(Text for analysis):
···

Implement Spark streaming with Kafka and MinIO for real-time analytics and big data processing

Advanced 45 min Apr 02, 2026 40 views
Ubuntu 24.04 Debian 12 AlmaLinux 9 Rocky Linux 9

Build a production-ready real-time analytics pipeline using Apache Spark 3.5 streaming, Kafka for data ingestion, and MinIO for distributed object storage. This tutorial covers fault-tolerant streaming configurations and end-to-end pipeline implementation.

Prerequisites

  • Root or sudo access
  • At least 8GB RAM
  • 50GB available disk space
  • Network connectivity for downloads

What this solves

This tutorial implements a complete real-time analytics platform using Apache Spark 3.5 streaming with Kafka integration and MinIO object storage. You'll build a fault-tolerant pipeline that ingests streaming data from Kafka, processes it with Spark, and stores results in MinIO for analytics workloads. This setup handles high-throughput data streams with exactly-once processing guarantees.

Step-by-step installation

Update system packages and install Java

Spark requires Java 11 or higher. Install OpenJDK 11 and update your system packages first.

sudo apt update && sudo apt upgrade -y
sudo apt install -y openjdk-11-jdk wget curl unzip
sudo dnf update -y
sudo dnf install -y java-11-openjdk-devel wget curl unzip

Create service accounts and directories

Create dedicated users for Spark, Kafka, and MinIO services with proper directory structure.

···

Stored data entries:
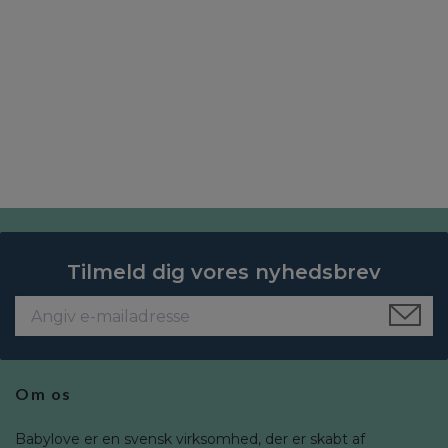
Tilmeld dig vores nyhedsbrev
Om os
Babylove er en svensk virksomhed, der er skabt af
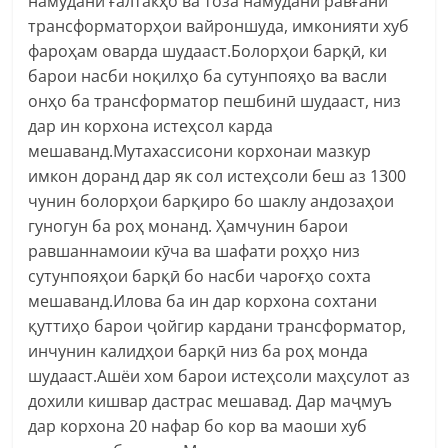
намудани ғалтакҳо ва тоза намудани равғани
трансформаторҳои вайроншуда, имконияти хуб
фароҳам оварда шудааст.Болорҳои барқӣ, ки
барои насби ноқилҳо ба сутунпояҳо ва васли
онҳо ба трансформатор пешбинӣ шудааст, низ
дар ин корхона истеҳсол карда
мешаванд.Мутахассисони корхонаи мазкур
имкон доранд дар як сол истеҳсоли беш аз 1300
чунин болорҳои барқиро бо шаклу андозаҳои
гуногун ба роҳ монанд. Ҳамчунин барои
равшаннамоии кӯча ва шафати роҳҳо низ
сутунпояҳои барқӣ бо насби чароғҳо сохта
мешаванд.Илова ба ин дар корхона сохтани
қуттиҳо барои ҷойгир кардани трансформатор,
инчунин калидҳои барқӣ низ ба роҳ монда
шудааст.Ашёи хом барои истеҳсоли маҳсулот аз
дохили кишвар дастрас мешавад. Дар маҷмуъ
дар корхона 20 нафар бо кор ва маоши хуб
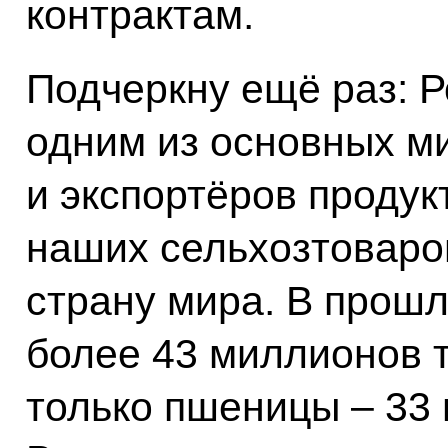
контрактам.
Подчеркну ещё раз: Р
одним из основных м
и экспортёров продук
наших сельхозтоваро
страну мира. В прошл
более 43 миллионов т
только пшеницы – 33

···

(Problems to work on):
1 - Answer these questions using the Spark streaming tutorial:
(a) How much RAM does it list as a minimum?
(b) What Java version does it say Spark requires?
(c) How much available disk space does it call for?
2 - Please reproduce the records verbatim, taking the stretch from the line containing "намудани ғалтакҳо ва тоза намудани равғани" through the end of the records, and leave out the pictures.
The text and the records have no connection to each other.

(Solution set):
1 -
(a) At least 8GB
(b) Java 11 or higher
(c) 50GB

2 -
намудани ғалтакҳо ва тоза намудани равғани
трансформаторҳои вайроншуда, имконияти хуб
фароҳам оварда шудааст.Болорҳои барқӣ, ки
барои насби ноқилҳо ба сутунпояҳо ва васли
онҳо ба трансформатор пешбинӣ шудааст, низ
дар ин корхона истеҳсол карда
мешаванд.Мутахассисони корхонаи мазкур
имкон доранд дар як сол истеҳсоли беш аз 1300
чунин болорҳои барқиро бо шаклу андозаҳои
гуногун ба роҳ монанд. Ҳамчунин барои
равшаннамоии кӯча ва шафати роҳҳо низ
сутунпояҳои барқӣ бо насби чароғҳо сохта
мешаванд.Илова ба ин дар корхона сохтани
қуттиҳо барои ҷойгир кардани трансформатор,
инчунин калидҳои барқӣ низ ба роҳ монда
шудааст.Ашёи хом барои истеҳсоли маҳсулот аз
дохили кишвар дастрас мешавад. Дар маҷмуъ
дар корхона 20 нафар бо кор ва маоши хуб
контрактам.
Подчеркну ещё раз: Р
одним из основных м
и экспортёров продук
наших сельхозтоваро
страну мира. В прошл
более 43 миллионов т
только пшеницы – 33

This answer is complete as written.